[Prompt]:
For the records below, give the count of lines holding the word "evenodd" and nothing more.

[Material to process]:
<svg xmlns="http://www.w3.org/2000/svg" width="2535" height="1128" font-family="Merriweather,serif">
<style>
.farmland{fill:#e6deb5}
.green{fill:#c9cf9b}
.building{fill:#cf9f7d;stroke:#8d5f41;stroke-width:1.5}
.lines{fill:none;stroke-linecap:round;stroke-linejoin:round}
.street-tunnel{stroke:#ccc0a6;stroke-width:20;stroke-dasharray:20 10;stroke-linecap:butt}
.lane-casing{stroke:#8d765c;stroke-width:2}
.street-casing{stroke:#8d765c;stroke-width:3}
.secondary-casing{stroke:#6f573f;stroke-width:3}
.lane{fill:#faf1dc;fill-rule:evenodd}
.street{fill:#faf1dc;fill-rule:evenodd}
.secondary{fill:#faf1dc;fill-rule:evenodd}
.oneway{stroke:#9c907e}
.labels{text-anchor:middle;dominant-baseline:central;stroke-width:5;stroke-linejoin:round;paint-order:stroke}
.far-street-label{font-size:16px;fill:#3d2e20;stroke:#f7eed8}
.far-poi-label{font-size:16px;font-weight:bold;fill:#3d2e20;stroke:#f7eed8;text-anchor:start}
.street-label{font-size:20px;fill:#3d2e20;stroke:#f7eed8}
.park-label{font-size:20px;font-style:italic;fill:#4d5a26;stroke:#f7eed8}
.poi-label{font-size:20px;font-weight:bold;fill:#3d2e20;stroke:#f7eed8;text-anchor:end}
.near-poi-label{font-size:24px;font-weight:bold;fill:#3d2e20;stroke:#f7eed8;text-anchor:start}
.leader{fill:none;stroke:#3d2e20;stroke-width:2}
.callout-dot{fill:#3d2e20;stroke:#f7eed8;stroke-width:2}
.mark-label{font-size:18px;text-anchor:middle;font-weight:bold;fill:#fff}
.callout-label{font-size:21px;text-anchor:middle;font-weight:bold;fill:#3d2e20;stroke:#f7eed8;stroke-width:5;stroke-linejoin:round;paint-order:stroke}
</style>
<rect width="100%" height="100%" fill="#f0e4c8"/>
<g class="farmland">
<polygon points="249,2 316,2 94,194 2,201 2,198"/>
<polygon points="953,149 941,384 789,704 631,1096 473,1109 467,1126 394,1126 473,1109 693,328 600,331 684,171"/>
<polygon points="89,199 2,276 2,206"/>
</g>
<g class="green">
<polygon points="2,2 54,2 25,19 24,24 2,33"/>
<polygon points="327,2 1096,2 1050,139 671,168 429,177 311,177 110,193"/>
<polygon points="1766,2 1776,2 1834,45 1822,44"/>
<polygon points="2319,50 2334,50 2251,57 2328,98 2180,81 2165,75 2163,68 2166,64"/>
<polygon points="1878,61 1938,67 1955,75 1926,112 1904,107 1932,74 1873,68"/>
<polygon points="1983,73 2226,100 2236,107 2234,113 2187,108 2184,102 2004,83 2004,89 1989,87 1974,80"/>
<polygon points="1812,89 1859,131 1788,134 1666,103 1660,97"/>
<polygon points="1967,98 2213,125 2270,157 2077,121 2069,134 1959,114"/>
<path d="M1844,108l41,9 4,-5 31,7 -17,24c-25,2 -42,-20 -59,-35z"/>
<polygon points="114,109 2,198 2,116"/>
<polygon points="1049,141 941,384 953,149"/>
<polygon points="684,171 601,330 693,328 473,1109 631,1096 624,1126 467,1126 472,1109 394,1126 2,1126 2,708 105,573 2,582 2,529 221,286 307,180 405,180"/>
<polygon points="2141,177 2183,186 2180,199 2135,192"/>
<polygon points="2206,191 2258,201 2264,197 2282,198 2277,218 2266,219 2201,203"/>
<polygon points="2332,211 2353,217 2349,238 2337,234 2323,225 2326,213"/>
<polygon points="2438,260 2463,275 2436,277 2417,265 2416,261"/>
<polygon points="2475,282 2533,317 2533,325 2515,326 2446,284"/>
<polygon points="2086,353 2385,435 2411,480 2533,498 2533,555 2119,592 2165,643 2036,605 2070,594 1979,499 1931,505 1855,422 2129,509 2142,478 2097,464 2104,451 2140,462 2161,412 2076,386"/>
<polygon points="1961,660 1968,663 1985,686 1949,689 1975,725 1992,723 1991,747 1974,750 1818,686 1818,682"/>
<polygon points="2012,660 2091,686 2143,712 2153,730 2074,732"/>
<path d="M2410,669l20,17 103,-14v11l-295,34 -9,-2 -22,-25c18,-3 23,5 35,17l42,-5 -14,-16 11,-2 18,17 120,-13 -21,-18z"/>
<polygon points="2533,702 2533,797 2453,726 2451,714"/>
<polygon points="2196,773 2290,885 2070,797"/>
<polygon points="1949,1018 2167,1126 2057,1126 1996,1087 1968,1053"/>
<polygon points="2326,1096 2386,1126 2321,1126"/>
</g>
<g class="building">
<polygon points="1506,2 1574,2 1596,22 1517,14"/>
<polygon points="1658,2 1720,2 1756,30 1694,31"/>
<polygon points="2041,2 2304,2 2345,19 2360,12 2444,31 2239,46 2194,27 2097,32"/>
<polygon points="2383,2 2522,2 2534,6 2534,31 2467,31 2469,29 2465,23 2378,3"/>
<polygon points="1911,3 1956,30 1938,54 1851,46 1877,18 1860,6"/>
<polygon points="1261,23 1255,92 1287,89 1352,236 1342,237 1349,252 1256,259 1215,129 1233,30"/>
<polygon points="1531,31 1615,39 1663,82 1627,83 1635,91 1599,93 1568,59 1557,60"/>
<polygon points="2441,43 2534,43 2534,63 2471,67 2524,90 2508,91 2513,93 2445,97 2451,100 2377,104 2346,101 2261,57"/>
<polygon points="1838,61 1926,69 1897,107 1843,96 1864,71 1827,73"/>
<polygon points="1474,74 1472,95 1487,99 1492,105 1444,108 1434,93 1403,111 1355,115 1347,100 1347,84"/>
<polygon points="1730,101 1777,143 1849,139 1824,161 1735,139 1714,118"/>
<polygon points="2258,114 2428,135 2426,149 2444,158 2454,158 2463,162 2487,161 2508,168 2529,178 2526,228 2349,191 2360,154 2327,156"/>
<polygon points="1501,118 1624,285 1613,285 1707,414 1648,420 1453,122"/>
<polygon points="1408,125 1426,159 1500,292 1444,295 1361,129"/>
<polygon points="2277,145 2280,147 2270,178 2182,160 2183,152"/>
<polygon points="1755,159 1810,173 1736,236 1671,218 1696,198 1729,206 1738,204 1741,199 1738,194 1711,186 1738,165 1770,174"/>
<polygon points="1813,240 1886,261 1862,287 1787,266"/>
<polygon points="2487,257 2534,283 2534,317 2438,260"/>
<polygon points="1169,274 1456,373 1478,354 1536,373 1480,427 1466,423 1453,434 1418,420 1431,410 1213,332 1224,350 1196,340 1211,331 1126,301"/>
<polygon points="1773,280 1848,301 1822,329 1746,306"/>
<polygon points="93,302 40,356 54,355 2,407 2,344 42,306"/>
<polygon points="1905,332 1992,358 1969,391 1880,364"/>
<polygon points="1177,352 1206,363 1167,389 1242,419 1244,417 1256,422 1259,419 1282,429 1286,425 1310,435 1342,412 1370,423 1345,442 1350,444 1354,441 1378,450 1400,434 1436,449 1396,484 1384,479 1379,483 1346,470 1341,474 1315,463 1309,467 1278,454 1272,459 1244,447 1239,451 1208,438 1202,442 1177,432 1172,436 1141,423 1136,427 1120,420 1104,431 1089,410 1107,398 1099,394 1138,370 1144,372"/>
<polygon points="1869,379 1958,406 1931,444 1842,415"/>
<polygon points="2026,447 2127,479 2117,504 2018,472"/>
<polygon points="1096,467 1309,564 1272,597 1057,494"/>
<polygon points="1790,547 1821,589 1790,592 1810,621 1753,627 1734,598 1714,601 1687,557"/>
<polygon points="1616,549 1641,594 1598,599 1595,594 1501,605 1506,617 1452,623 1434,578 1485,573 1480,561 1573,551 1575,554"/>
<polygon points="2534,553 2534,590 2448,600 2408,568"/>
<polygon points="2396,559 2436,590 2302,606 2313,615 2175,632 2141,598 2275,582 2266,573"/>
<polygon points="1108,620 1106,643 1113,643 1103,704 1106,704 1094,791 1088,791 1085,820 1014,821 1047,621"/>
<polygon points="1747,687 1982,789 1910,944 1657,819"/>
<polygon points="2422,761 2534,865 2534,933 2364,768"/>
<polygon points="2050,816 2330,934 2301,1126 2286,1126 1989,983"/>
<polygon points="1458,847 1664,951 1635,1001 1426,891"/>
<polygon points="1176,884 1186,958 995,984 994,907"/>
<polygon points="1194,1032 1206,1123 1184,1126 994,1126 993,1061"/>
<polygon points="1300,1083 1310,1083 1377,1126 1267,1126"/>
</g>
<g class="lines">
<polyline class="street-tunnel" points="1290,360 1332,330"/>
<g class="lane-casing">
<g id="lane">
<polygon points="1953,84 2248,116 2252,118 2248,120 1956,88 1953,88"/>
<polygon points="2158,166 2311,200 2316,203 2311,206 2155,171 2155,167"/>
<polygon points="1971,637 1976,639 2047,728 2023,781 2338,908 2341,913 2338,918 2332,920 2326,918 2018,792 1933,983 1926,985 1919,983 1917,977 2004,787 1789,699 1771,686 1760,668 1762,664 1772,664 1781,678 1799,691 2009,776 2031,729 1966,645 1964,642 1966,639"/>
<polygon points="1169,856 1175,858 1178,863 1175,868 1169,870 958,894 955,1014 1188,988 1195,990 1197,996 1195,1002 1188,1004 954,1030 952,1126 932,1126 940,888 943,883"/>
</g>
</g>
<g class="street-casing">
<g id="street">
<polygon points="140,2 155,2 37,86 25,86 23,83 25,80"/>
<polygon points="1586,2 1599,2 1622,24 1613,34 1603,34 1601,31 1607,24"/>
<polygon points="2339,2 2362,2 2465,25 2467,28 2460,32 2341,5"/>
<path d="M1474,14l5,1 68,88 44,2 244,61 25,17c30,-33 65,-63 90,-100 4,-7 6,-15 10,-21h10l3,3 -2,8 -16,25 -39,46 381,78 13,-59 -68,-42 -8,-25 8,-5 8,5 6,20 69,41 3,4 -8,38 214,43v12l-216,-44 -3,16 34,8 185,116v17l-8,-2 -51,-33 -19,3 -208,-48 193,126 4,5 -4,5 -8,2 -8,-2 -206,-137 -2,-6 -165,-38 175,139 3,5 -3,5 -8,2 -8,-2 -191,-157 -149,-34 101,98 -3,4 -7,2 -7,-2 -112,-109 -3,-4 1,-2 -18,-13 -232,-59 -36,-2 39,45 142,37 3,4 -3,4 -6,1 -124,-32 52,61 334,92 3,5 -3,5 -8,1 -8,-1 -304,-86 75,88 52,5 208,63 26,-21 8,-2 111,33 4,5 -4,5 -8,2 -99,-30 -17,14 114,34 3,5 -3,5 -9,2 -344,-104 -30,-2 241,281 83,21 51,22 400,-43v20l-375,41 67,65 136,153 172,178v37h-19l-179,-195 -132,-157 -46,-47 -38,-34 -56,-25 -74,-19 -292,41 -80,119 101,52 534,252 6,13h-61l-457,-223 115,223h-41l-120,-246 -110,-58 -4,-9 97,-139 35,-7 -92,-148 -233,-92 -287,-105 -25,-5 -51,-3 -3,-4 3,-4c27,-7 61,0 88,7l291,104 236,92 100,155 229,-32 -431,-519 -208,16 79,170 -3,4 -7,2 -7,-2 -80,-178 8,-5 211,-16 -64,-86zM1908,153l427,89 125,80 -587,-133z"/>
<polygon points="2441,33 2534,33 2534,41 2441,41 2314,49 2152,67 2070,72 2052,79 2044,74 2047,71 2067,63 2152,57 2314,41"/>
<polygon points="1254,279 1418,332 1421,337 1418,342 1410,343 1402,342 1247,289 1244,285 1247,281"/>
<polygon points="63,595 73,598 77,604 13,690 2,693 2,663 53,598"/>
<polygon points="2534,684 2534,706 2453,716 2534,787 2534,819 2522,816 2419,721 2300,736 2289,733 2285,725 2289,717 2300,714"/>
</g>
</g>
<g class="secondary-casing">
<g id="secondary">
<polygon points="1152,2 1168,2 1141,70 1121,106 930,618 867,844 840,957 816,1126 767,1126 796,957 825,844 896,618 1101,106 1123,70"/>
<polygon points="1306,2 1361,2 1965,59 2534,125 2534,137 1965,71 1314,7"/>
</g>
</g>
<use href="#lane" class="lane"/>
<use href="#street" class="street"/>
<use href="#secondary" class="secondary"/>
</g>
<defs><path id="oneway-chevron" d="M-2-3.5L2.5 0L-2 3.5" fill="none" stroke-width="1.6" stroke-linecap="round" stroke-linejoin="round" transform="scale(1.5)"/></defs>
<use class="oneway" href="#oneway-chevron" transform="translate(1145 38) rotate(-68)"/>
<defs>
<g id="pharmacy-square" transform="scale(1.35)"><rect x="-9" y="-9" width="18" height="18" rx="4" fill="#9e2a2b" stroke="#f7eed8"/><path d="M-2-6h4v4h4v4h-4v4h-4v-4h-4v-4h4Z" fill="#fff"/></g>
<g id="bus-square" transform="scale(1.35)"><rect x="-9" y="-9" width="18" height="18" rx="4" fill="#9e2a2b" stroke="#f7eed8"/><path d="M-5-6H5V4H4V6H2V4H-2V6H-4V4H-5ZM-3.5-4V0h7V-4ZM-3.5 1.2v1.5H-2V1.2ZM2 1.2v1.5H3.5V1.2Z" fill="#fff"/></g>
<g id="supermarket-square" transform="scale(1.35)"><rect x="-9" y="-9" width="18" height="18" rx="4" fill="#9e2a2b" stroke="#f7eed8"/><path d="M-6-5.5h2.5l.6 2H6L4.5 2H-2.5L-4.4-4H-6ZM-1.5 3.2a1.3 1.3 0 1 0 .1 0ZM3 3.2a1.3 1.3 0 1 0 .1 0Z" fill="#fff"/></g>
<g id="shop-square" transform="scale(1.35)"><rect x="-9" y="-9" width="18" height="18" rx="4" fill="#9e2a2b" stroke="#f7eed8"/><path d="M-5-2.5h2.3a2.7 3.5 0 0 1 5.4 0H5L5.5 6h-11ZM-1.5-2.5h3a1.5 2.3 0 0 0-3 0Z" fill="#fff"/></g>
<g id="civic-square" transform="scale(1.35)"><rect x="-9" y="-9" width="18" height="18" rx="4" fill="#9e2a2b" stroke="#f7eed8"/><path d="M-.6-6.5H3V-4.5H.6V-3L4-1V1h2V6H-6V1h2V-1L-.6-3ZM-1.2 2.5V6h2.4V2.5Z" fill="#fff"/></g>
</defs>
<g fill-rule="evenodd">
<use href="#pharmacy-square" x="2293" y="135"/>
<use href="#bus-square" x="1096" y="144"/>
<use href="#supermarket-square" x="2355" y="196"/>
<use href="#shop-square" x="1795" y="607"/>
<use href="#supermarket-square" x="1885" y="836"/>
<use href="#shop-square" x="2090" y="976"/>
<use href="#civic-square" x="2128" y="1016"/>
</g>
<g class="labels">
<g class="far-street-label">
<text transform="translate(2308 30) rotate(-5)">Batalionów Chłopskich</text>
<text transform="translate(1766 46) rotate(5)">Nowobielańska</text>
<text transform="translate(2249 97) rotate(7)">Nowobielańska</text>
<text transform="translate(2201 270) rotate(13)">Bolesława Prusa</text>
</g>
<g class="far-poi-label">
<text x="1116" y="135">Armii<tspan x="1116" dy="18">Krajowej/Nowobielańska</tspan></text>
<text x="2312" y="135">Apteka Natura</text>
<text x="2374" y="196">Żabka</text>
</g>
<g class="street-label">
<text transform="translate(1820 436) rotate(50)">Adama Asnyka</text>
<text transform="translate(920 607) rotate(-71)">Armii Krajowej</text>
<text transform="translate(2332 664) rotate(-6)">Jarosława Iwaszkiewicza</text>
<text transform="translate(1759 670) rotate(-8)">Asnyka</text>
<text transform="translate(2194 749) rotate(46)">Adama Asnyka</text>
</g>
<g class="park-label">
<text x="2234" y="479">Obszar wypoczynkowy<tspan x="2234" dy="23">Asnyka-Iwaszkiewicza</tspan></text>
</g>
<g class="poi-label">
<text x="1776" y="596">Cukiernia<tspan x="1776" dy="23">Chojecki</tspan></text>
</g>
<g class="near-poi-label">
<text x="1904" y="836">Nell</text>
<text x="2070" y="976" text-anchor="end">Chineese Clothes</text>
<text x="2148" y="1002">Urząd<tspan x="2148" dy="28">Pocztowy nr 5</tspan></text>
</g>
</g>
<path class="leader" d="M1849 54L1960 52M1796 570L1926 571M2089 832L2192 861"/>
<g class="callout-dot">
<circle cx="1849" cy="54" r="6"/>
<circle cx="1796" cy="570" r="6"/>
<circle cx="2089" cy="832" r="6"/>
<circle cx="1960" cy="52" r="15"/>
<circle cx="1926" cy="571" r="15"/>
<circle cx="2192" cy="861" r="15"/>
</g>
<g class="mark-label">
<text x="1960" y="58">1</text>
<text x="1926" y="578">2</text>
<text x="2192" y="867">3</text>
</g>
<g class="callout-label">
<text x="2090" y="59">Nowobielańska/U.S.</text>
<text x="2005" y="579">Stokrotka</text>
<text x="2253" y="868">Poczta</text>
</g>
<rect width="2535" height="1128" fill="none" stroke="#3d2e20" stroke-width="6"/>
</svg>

[Finished task]:
4